Directions for this task: Filter out all lines without the word "Jumper" from the data below, please, and copy the rest.

● ● ● ●

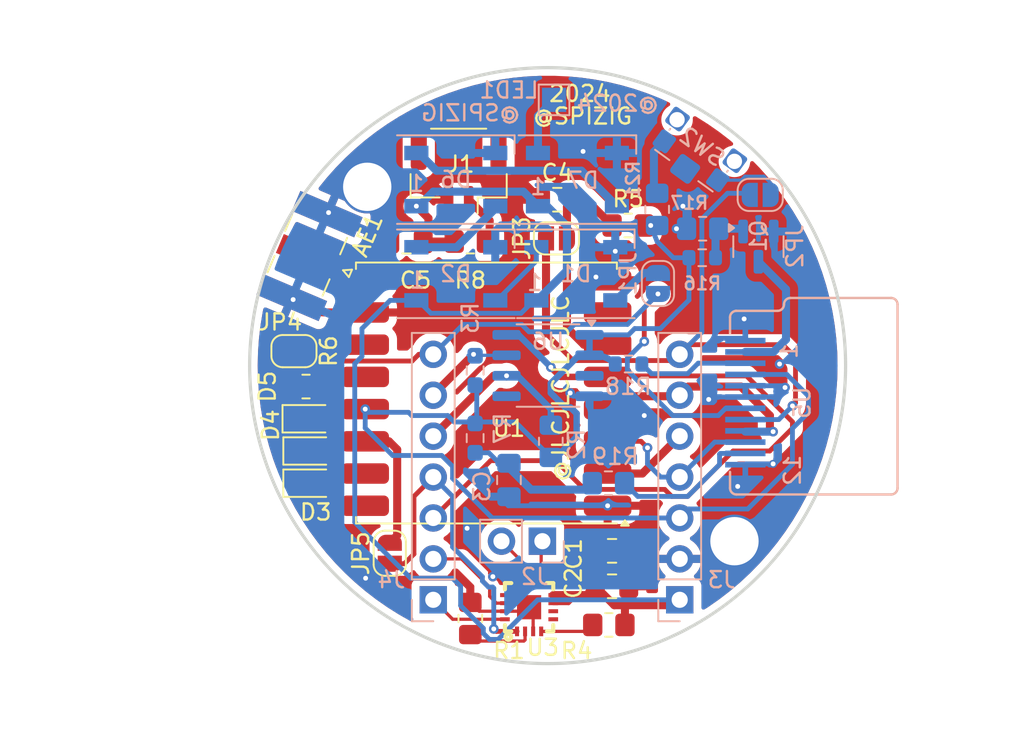
<source format=kicad_pcb>
(kicad_pcb
	(version 20240108)
	(generator "pcbnew")
	(generator_version "8.0")
	(general
		(thickness 1.6)
		(legacy_teardrops no)
	)
	(paper "A4")
	(layers
		(0 "F.Cu" signal)
		(31 "B.Cu" signal)
		(32 "B.Adhes" user "B.Adhesive")
		(33 "F.Adhes" user "F.Adhesive")
		(34 "B.Paste" user)
		(35 "F.Paste" user)
		(36 "B.SilkS" user "B.Silkscreen")
		(37 "F.SilkS" user "F.Silkscreen")
		(38 "B.Mask" user)
		(39 "F.Mask" user)
		(40 "Dwgs.User" user "User.Drawings")
		(41 "Cmts.User" user "User.Comments")
		(42 "Eco1.User" user "User.Eco1")
		(43 "Eco2.User" user "User.Eco2")
		(44 "Edge.Cuts" user)
		(45 "Margin" user)
		(46 "B.CrtYd" user "B.Courtyard")
		(47 "F.CrtYd" user "F.Courtyard")
		(48 "B.Fab" user)
		(49 "F.Fab" user)
		(50 "User.1" user)
		(51 "User.2" user)
		(52 "User.3" user)
		(53 "User.4" user)
		(54 "User.5" user)
		(55 "User.6" user)
		(56 "User.7" user)
		(57 "User.8" user)
		(58 "User.9" user)
	)
	(setup
		(pad_to_mask_clearance 0)
		(allow_soldermask_bridges_in_footprints no)
		(pcbplotparams
			(layerselection 0x00310fc_ffffffff)
			(plot_on_all_layers_selection 0x0000000_00000000)
			(disableapertmacros no)
			(usegerberextensions no)
			(usegerberattributes yes)
			(usegerberadvancedattributes yes)
			(creategerberjobfile yes)
			(dashed_line_dash_ratio 12.000000)
			(dashed_line_gap_ratio 3.000000)
			(svgprecision 4)
			(plotframeref no)
			(viasonmask no)
			(mode 1)
			(useauxorigin no)
			(hpglpennumber 1)
			(hpglpenspeed 20)
			(hpglpendiameter 15.000000)
			(pdf_front_fp_property_popups yes)
			(pdf_back_fp_property_popups yes)
			(dxfpolygonmode yes)
			(dxfimperialunits yes)
			(dxfusepcbnewfont yes)
			(psnegative no)
			(psa4output no)
			(plotreference yes)
			(plotvalue yes)
			(plotfptext yes)
			(plotinvisibletext no)
			(sketchpadsonfab no)
			(subtractmaskfromsilk no)
			(outputformat 1)
			(mirror no)
			(drillshape 0)
			(scaleselection 1)
			(outputdirectory "gerber/")
		)
	)
	(net 0 "")
	(net 1 "GND")
	(net 2 "+3.3VP")
	(net 3 "unconnected-(U1-DIO5-Pad7)")
	(net 4 "Net-(C3-Pad1)")
	(net 5 "unconnected-(U1-DIO4-Pad12)")
	(net 6 "unconnected-(U1-DIO3-Pad11)")
	(net 7 "Net-(D1-DOUT)")
	(net 8 "Net-(D2-DOUT)")
	(net 9 "+BATT")
	(net 10 "/GPIO07")
	(net 11 "/GPIO09")
	(net 12 "/GPIO08")
	(net 13 "/LEDK")
	(net 14 "Net-(Q1-G)")
	(net 15 "Net-(U5-LEDA)")
	(net 16 "Net-(U5-~{RESET})")
	(net 17 "Net-(R21-Pad2)")
	(net 18 "unconnected-(U6-PUSH-Pad5)")
	(net 19 "unconnected-(U6-OUT-Pad3)")
	(net 20 "Net-(J2-Pin_1)")
	(net 21 "Net-(J2-Pin_2)")
	(net 22 "Net-(U3-GAIN)")
	(net 23 "Net-(U3-SD)")
	(net 24 "/AUDIO_LRC")
	(net 25 "/AUDIO_DIN")
	(net 26 "/AUDIO_BCLK")
	(net 27 "unconnected-(U3-N.C.-Pad12)")
	(net 28 "unconnected-(U3-N.C.-Pad5)")
	(net 29 "unconnected-(U3-N.C.-Pad6)")
	(net 30 "unconnected-(U3-N.C.-Pad13)")
	(net 31 "/GPIO03")
	(net 32 "/GPIO06")
	(net 33 "/GPIO05")
	(net 34 "/GPIO43")
	(net 35 "Net-(D3-A)")
	(net 36 "Net-(D4-A)")
	(net 37 "/DIO0")
	(net 38 "/GPIO44")
	(net 39 "Net-(D6-DOUT)")
	(net 40 "Net-(D7-DOUT)")
	(net 41 "/LED_WS2812")
	(net 42 "/SW_X")
	(net 43 "Net-(JP3-B)")
	(net 44 "Net-(AE1-A)")
	(net 45 "Net-(D3-K)")
	(net 46 "Net-(J1-Pin_1)")
	(footprint "Diode_SMD:D_SOD-323" (layer "F.Cu") (at 99.15 83))
	(footprint "Connector_Coaxial:SMA_Samtec_SMA-J-P-X-ST-EM1_EdgeMount" (layer "F.Cu") (at 99.216207 72.895368 -113))
	(footprint "Capacitor_SMD:C_0805_2012Metric_Pad1.18x1.45mm_HandSolder" (layer "F.Cu") (at 118 93.4))
	(footprint "Connector_JST:JST_GH_SM02B-GHS-TB_1x02-1MP_P1.25mm_Horizontal" (layer "F.Cu") (at 108.475 67.55 180))
	(footprint "Diode_SMD:D_SOD-323" (layer "F.Cu") (at 99.2 85))
	(footprint "Jumper:SolderJumper-2_P1.3mm_Open_RoundedPad1.0x1.5mm" (layer "F.Cu") (at 98.25 78.8))
	(footprint "Resistor_SMD:R_0805_2012Metric_Pad1.20x1.40mm_HandSolder" (layer "F.Cu") (at 119 71))
	(footprint "Resistor_SMD:R_0805_2012Metric_Pad1.20x1.40mm_HandSolder" (layer "F.Cu") (at 109.2 95.4 -90))
	(footprint "Capacitor_SMD:C_0805_2012Metric_Pad1.18x1.45mm_HandSolder" (layer "F.Cu") (at 118 91.2))
	(footprint "Resistor_SMD:R_0805_2012Metric_Pad1.20x1.40mm_HandSolder" (layer "F.Cu") (at 109.2 72 180))
	(footprint "Diode_SMD:D_SOD-323" (layer "F.Cu") (at 99.2 87))
	(footprint "Capacitor_SMD:C_0805_2012Metric_Pad1.18x1.45mm_HandSolder" (layer "F.Cu") (at 114.6 69.4))
	(footprint "Resistor_SMD:R_0805_2012Metric_Pad1.20x1.40mm_HandSolder" (layer "F.Cu") (at 117.8 95.8 180))
	(footprint "Capacitor_SMD:C_0805_2012Metric_Pad1.18x1.45mm_HandSolder" (layer "F.Cu") (at 105.2375 72 180))
	(footprint "Resistor_SMD:R_0805_2012Metric_Pad1.20x1.40mm_HandSolder" (layer "F.Cu") (at 99 81))
	(footprint "Jumper:SolderJumper-2_P1.3mm_Open_RoundedPad1.0x1.5mm" (layer "F.Cu") (at 104.2 91.35 90))
	(footprint "Jumper:SolderJumper-2_P1.3mm_Open_RoundedPad1.0x1.5mm" (layer "F.Cu") (at 114.55 71.8))
	(footprint "tp4056:TQFN-16_L3.0-W3.0-P0.50-BL-EP1.5" (layer "F.Cu") (at 112.849 94.7))
	(footprint "RF_Module:HOPERF_RFM9XW_SMD" (layer "F.Cu") (at 110.2 81.4 180))
	(footprint "Connector_PinHeader_2.54mm:PinHeader_1x07_P2.54mm_Vertical" (layer "B.Cu") (at 122.2 94.24))
	(footprint "Capacitor_SMD:C_0805_2012Metric_Pad1.18x1.45mm_HandSolder" (layer "B.Cu") (at 111.6 86.8 -90))
	(footprint "Resistor_SMD:R_0805_2012Metric_Pad1.20x1.40mm_HandSolder" (layer "B.Cu") (at 120.8 70 90))
	(footprint "LED_SMD:LED_WS2812B_PLCC4_5.0x5.0mm_P3.2mm" (layer "B.Cu") (at 108.3 68.15))
	(footprint "Resistor_SMD:R_0805_2012Metric_Pad1.20x1.40mm_HandSolder" (layer "B.Cu") (at 117.775 87 180))
	(footprint "open-Smartwatch:GC9A01_IPS_display" (layer "B.Cu") (at 126.525 82 90))
	(footprint "Jumper:SolderJumper-2_P1.3mm_Open_RoundedPad1.0x1.5mm" (layer "B.Cu") (at 120.85 74.6 -90))
	(footprint "Resistor_SMD:R_0603_1608Metric" (layer "B.Cu") (at 123.6 73 180))
	(footprint "LED_SMD:LED_WS2812B_PLCC4_5.0x5.0mm_P3.2mm" (layer "B.Cu") (at 108.3 74))
	(footprint "Connector_PinHeader_2.54mm:PinHeader_1x02_P2.54mm_Vertical" (layer "B.Cu") (at 113.675 90.6 90))
	(footprint "Jumper:SolderJumper-2_P1.3mm_Open_RoundedPad1.0x1.5mm" (layer "B.Cu") (at 127.2 69.1))
	(footprint "Package_TO_SOT_SMD:SOT-23" (layer "B.Cu") (at 127.0875 72.3125 -90))
	(footprint "TestPoint:TestPoint_Pad_1.5x1.5mm" (layer "B.Cu") (at 114.4 63.2 180))
	(footprint "tp4056:SW_SPST_CK_KMS2xxGP" (layer "B.Cu") (at 123.375352 66.33218 -36))
	(footprint "Resistor_SMD:R_0805_2012Metric_Pad1.20x1.40mm_HandSolder" (layer "B.Cu") (at 114.2 84.4 90))
	(footprint "LED_SMD:LED_WS2812B_PLCC4_5.0x5.0mm_P3.2mm"
		(layer "B.Cu")
		(uuid "aea63cdd-286e-41e4-abe0-e05d1471b182")
		(at 115.85 68.15)
		(descr "5.0mm x 5.0mm Addressable RGB LED NeoPixel, https://cdn-shop.adafruit.com/datasheets/WS2812B.pdf")
		(tags "LED RGB NeoPixel PLCC-4 5050")
		(property "Reference" "D7"
			(at 0.35 0.05 0)
			(layer "B.SilkS")
			(uuid "a4d1cc6b-21db-49a3-bb86-352898a18026")
			(effects
				(font
					(size 1 1)
					(thickness 0.15)
				)
				(justify mirror)
			)
		)
		(property "Value" "WS2812B"
			(at 0 -4 0)
			(layer "B.Fab")
			(uuid "f40e7b59-9de8-4118-aeff-e10487ff4b65")
			(effects
				(font
					(size 1 1)
					(thickness 0.15)
				)
				(justify mirror)
			)
		)
		(property "Footprint" "LED_SMD:LED_WS2812B_PLCC4_5.0x5.0mm_P3.2mm"
			(at 0 0 180)
			(unlocked yes)
			(layer "B.Fab")
			(hide yes)
			(uuid "08ff37e6-1990-4e9d-b9c9-500ed7eef313")
			(effects
				(font
					(size 1.27 1.27)
				)
				(justify mirror)
			)
		)
		(property "Datasheet" "https://cdn-shop.adafruit.com/datasheets/WS2812B.pdf"
			(at 0 0 180)
			(unlocked yes)
			(layer "B.Fab")
			(hide yes)
			(uuid "1b091fe7-da66-4ce7-858c-400a309213a6")
			(effects
				(font
					(size 1.27 1.27)
				)
				(justify mirror)
			)
		)
		(property "Description" "RGB LED with integrated controller"
			(at 0 0 180)
			(unlocked yes)
			(layer "B.Fab")
			(hide yes)
			(uuid "81a08890-70cd-4d79-8a0d-431b052270ed")
			(effects
				(font
					(size 1.27 1.27)
				)
				(justify mirror)
			)
		)
		(property ki_fp_filters "LED*WS2812*PLCC*5.0x5.0mm*P3.2mm*")
		(path "/a76c288f-acf8-4ec0-bf46-0bcd27dc0025")
		(sheetname "Stammblatt")
		(sheetfile "SenseLoraCAM.kicad_sch")
		(attr smd)
		(fp_line
			(start 3.65 -2.75)
			(end -3.65 -2.75)
			(stroke
				(width 0.12)
				(type solid)
			)
			(layer "B.SilkS")
			(uuid "30d55ca5-adce-437c-bad0-efddbeaea885")
		)
		(fp_line
			(start 3.65 -1.6)
			(end 3.65 -2.75)
			(stroke
				(width 0.12)
				(type solid)
			)
			(layer "B.SilkS")
			(uuid "49eb369b-db42-452c-92f3-7a27100ab6c7")
		)
		(fp_line
			(start 3.65 2.75)
			(end -3.65 2.75)
			(stroke
				(width 0.12)
				(type solid)
			)
			(layer "B.SilkS")
			(uuid "38e46643-7d13-4a59-8184-da3065577914")
		)
		(fp_line
			(start -3.45 -2.75)
			(end -3.45 2.75)
			(stroke
				(width 0.05)
				(type solid)
			)
			(layer "B.CrtYd")
			(uuid "69981728-32c7-406b-8b55-7d5f6aa4c8a2")

... [238853 chars truncated]
</source>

● ● ● ●

Expected answer:
	(footprint "Jumper:SolderJumper-2_P1.3mm_Open_RoundedPad1.0x1.5mm" (layer "F.Cu") (at 98.25 78.8))
	(footprint "Jumper:SolderJumper-2_P1.3mm_Open_RoundedPad1.0x1.5mm" (layer "F.Cu") (at 104.2 91.35 90))
	(footprint "Jumper:SolderJumper-2_P1.3mm_Open_RoundedPad1.0x1.5mm" (layer "F.Cu") (at 114.55 71.8))
	(footprint "Jumper:SolderJumper-2_P1.3mm_Open_RoundedPad1.0x1.5mm" (layer "B.Cu") (at 120.85 74.6 -90))
	(footprint "Jumper:SolderJumper-2_P1.3mm_Open_RoundedPad1.0x1.5mm" (layer "B.Cu") (at 127.2 69.1))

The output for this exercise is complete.